__About this task__
Copy each line that includes the string "Ideal" from the material into your answer.
[[ Supplied material, beginning ]]
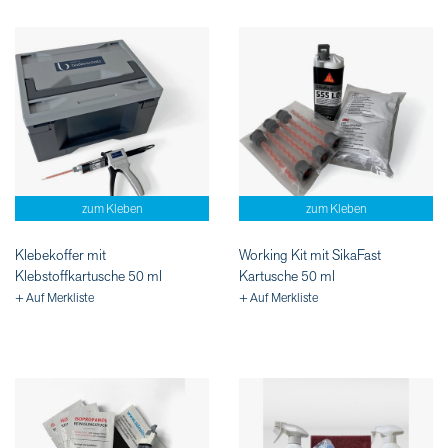
zum Kleben
zum Kleben
Klebekoffer mit
Working Kit mit SikaFast
Klebstoffkartusche 50 ml
Kartusche 50 ml
+ Auf Merkliste
+ Auf Merkliste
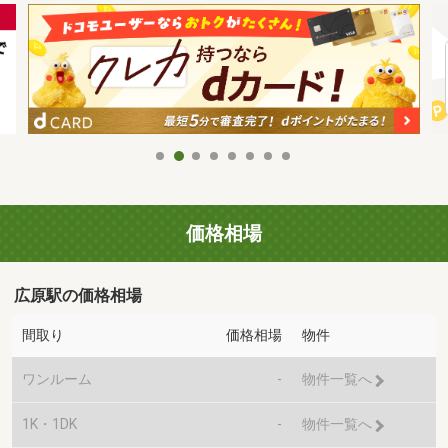
価格相場
広原駅の価格相場
間取り
価格相場
物件
ワンルーム
-
物件一覧へ
1K・1DK
-
物件一覧へ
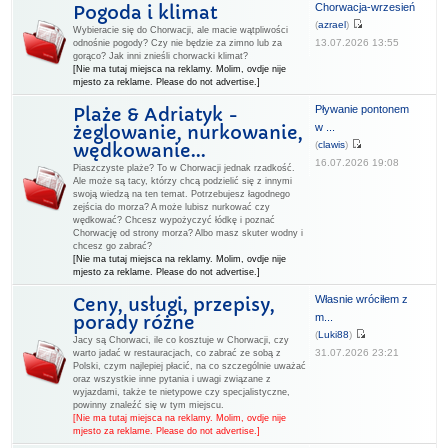
Chorwacja-wrzesień
Pogoda i klimat
(
azrael
)
Wybieracie się do Chorwacji, ale macie wątpliwości
13.07.2026 13:55
odnośnie pogody? Czy nie będzie za zimno lub za
gorąco? Jak inni znieśli chorwacki klimat?
[Nie ma tutaj miejsca na reklamy. Molim, ovdje nije
mjesto za reklame. Please do not advertise.]
Pływanie pontonem
Plaże & Adriatyk -
w ...
żeglowanie, nurkowanie,
(
clawis
)
wędkowanie...
16.07.2026 19:08
Piaszczyste plaże? To w Chorwacji jednak rzadkość.
Ale może są tacy, którzy chcą podzielić się z innymi
swoją wiedzą na ten temat. Potrzebujesz łagodnego
zejścia do morza? A może lubisz nurkować czy
wędkować? Chcesz wypożyczyć łódkę i poznać
Chorwację od strony morza? Albo masz skuter wodny i
chcesz go zabrać?
[Nie ma tutaj miejsca na reklamy. Molim, ovdje nije
mjesto za reklame. Please do not advertise.]
Własnie wróciłem z
Ceny, usługi, przepisy,
m...
porady różne
(
Luki88
)
Jacy są Chorwaci, ile co kosztuje w Chorwacji, czy
31.07.2026 23:21
warto jadać w restauracjach, co zabrać ze sobą z
Polski, czym najlepiej płacić, na co szczególnie uważać
oraz wszystkie inne pytania i uwagi związane z
wyjazdami, także te nietypowe czy specjalistyczne,
powinny znaleźć się w tym miejscu.
[Nie ma tutaj miejsca na reklamy. Molim, ovdje nije
mjesto za reklame. Please do not advertise.]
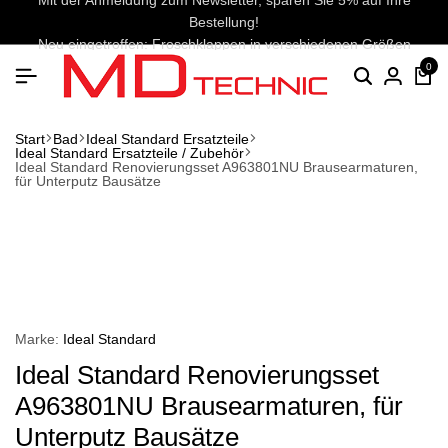
Mit der Anmeldung zum Newsletter, sparen Sie 5% auf Ihre
Bestellung!
Neu eingetroffen: Froschklappen in verschiedenen Größen
0
Suchen
Anmel
Wa
Start
Bad
Ideal Standard Ersatzteile
Ideal Standard Ersatzteile / Zubehör
Ideal Standard Renovierungsset A963801NU Brausearmaturen,
für Unterputz Bausätze
Marke:
Ideal Standard
Ideal Standard Renovierungsset
A963801NU Brausearmaturen, für
Unterputz Bausätze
[[ Supplied material, end ]]
__Response to this task__
Ideal Standard Ersatzteile
Ideal Standard Ersatzteile / Zubehör
Ideal Standard Renovierungsset A963801NU Brausearmaturen,
Ideal Standard
Ideal Standard Renovierungsset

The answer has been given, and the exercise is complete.